Certain friends or family members that perhaps we used with or drank with, can cause triggers for us. It doesn’t necessarily even have to be someone we used with, but rather, someone who was largely apart of our loves during our addiction.
Both can cause triggers and remind us of another time.
Your most important job during addiction recovery is making the right choices. For you and your sobriety.
Especially fresh out of treatment, old friends may reach out and contact us. And perhaps these friends are not sober themselves.
It is a ridiculously hard decision to make, choosing not to be involved with these friends anymore.
They may impair your recovery, and can be toxic to your sobriety. And even though we love them, we typically associate them with our substance abuse, because that is where they were most prominent in our lives.
You can chose to either avoid your friends, stay friend but at a very vast distance, or simply let them know that you are working on your recovery right now and you need to focus only on that. Honesty is the key.
Facing The Family
For some of us, facing family for the first time during addiction recovery often happens during the holidays. There may be relationships we haven’t quite repaired yet, judgement, nonacceptance and rejection.
For many, this can be the most substantial challenge of the holidays.
What do you say? How do you begin to apologize? How can you fix it?
Well, isn’t this a sticky situation!
You have a few options here to deal with this situation appropriately:
Chat with those family members prior to the holiday gathering. Having an intimate conversation with a loved one, asking for forgiveness, and repairing that relationship is a great place to start.
This gives them a chance to accept your apology, and therefore avoid awkwardness at the gathering.
However, if they chose not to forgive you, this presents a whole other challenge.
If you are expecting to face some backlash or rejection going in to a family gathering, you will need to mentally prepare.
Remember to maintain your cool. In those types of situations, it is easy to react too quickly, get angry, and say things that may only make it worse.
If you find yourself ready to implode on a family member, simply remove yourself from the situation. Step outside and practice your breathing.
If you feel that you owe this person an apology, try asking them to talk in private.
Should you feel inclined, you could kindly confront them right then and there.
Simply apologize and ask for cordiality at this holiday gathering.
Managing Stress and Anxiety During The Holidays
As we near Christmas, often the stress from family, money, parties, traveling, etc., can take a toll on our addiction recovery or our mental health.
We all want to enjoy Christmas, right?!
Stress and anxiety can be more easily reigned in during addiction recovery, with a stable schedule and plan.
Whatever the cause of your anxiety this year, having a strategic plan in place can certainly help.
You can make lists for anything: a list of present ideas, a list of all the things to pack for traveling, a list for what to bring over to mom’s house for the holiday dinner.
Making lists for what you need and what needs to be done for a certain event, will help organize your thoughts and put your anxiety in check.
With your lists, you can begin preparing and anticipating what needs to get done.
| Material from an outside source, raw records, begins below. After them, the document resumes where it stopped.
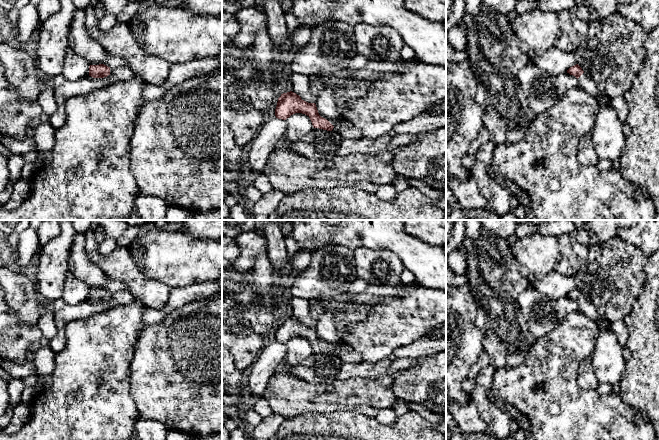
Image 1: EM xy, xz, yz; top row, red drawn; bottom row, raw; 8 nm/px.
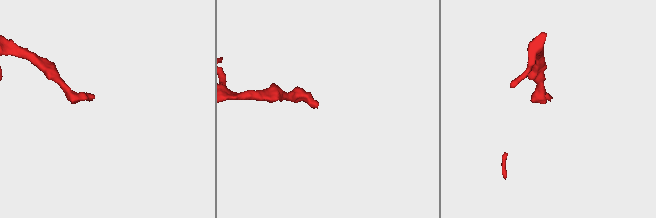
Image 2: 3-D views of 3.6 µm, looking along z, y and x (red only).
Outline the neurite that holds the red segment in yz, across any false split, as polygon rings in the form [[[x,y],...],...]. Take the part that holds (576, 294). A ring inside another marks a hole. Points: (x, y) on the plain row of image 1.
[[[576,288],[567,294],[567,297],[578,303],[579,310],[593,321],[598,319],[598,313],[594,303],[584,297],[582,292]]]

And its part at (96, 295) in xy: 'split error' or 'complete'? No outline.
split error

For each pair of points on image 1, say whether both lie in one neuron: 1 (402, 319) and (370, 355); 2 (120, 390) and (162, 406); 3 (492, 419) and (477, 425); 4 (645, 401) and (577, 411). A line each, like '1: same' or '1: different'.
1: same
2: different
3: different
4: different

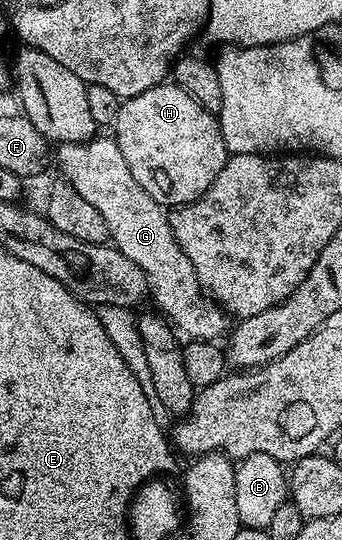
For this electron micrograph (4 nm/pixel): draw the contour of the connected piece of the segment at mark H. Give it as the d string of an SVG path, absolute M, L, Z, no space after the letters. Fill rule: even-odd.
M173 82L157 84L152 86L152 90L144 90L144 94L136 94L130 100L122 101L118 120L112 125L112 136L120 146L120 154L124 154L124 162L128 162L128 170L132 170L132 178L136 178L146 193L167 210L200 199L208 186L216 182L216 174L224 170L228 159L217 115L204 110L204 106L188 98L188 94L184 94L184 90L180 90Z

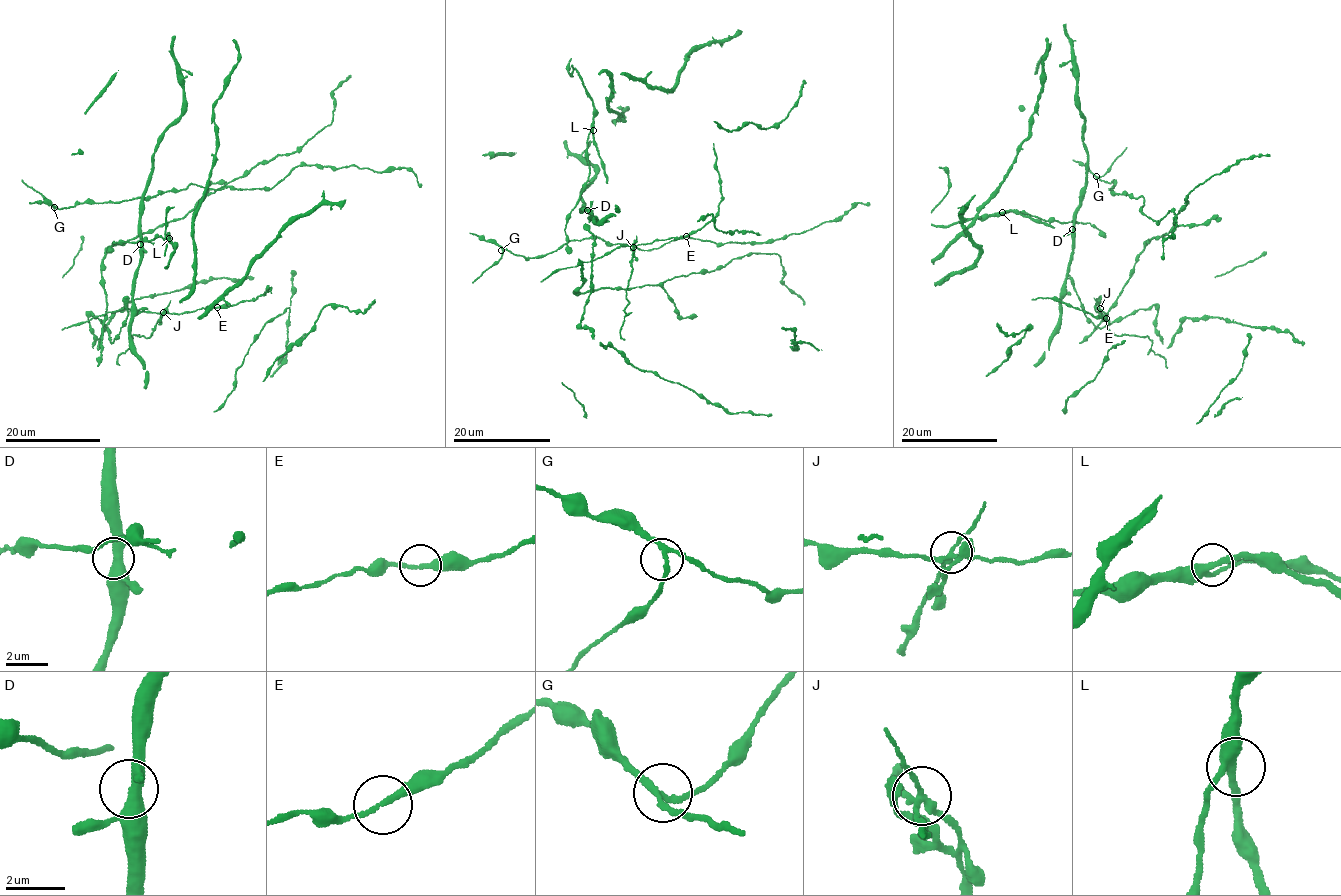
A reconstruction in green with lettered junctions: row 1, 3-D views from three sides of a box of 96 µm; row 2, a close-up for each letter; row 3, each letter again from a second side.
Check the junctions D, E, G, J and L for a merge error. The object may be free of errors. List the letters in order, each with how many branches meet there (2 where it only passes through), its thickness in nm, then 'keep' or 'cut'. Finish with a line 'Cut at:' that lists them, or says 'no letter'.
D: 4 | 380 nm | keep
E: 2 | 200 nm | keep
G: 3 | 190 nm | keep
J: 4 | 200 nm | cut
L: 3 | 280 nm | keep
Cut at: J

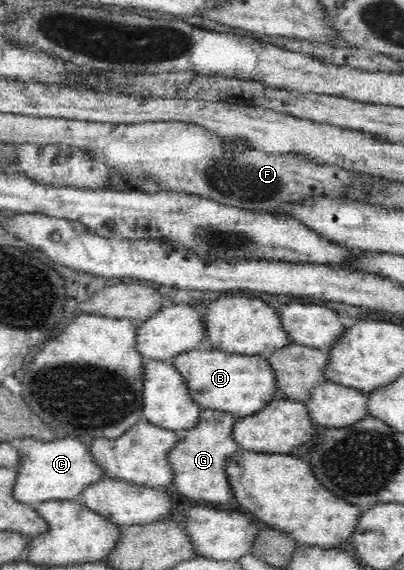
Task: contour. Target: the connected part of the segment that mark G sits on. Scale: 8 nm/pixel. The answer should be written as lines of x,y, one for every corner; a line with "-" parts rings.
203,409
199,413
199,421
192,429
181,432
179,441
167,451
167,463
171,466
172,473
171,485
175,485
181,495
203,504
223,504
233,498
224,465
227,457
239,451
232,439
235,420
232,413

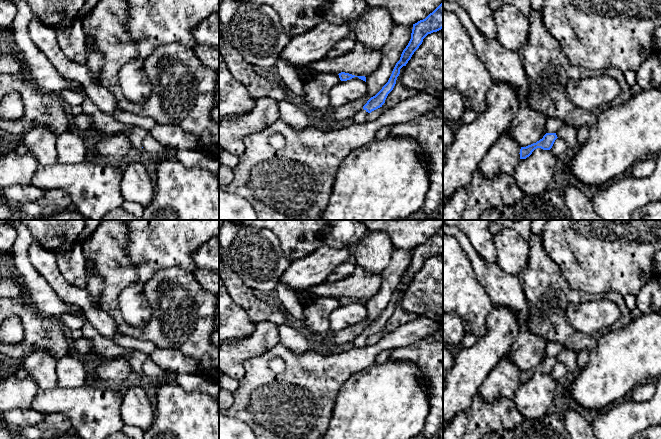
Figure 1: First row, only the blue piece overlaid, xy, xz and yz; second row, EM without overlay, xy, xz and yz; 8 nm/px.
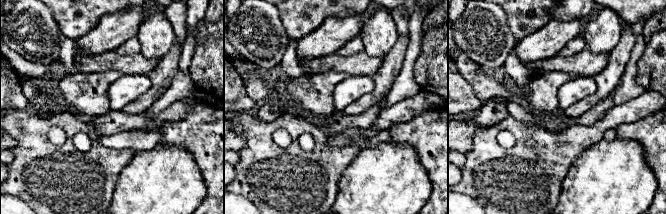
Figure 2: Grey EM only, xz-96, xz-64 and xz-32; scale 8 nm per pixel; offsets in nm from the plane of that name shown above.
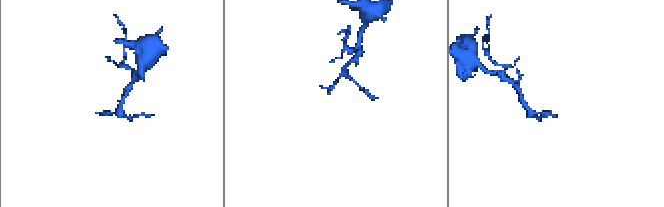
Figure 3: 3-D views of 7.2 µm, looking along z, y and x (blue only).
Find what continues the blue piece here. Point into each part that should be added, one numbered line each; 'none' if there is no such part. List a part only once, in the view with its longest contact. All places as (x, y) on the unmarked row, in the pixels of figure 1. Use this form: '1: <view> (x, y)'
1: xz (361, 341)

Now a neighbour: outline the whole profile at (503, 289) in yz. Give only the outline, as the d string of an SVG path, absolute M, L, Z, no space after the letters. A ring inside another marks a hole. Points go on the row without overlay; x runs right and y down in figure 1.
M443 224L443 233L457 238L467 253L480 285L494 306L505 306L517 316L520 331L528 330L529 305L520 286L518 275L503 271L499 265L488 263L472 247L470 240L460 230Z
Rather than running around, trying to remember what you needed, or forgetting to pack something for your travels.
Perhaps your stress is a result of some of the factors mentioned above: parties, old friends, family, etc.
Making a list and a plan for those situations will help. Picking, choosing, and planning what parties to attend will also be beneficial.
Make a schedule if you will. What days and times certain parties and gathering are, and how long you intend to stay.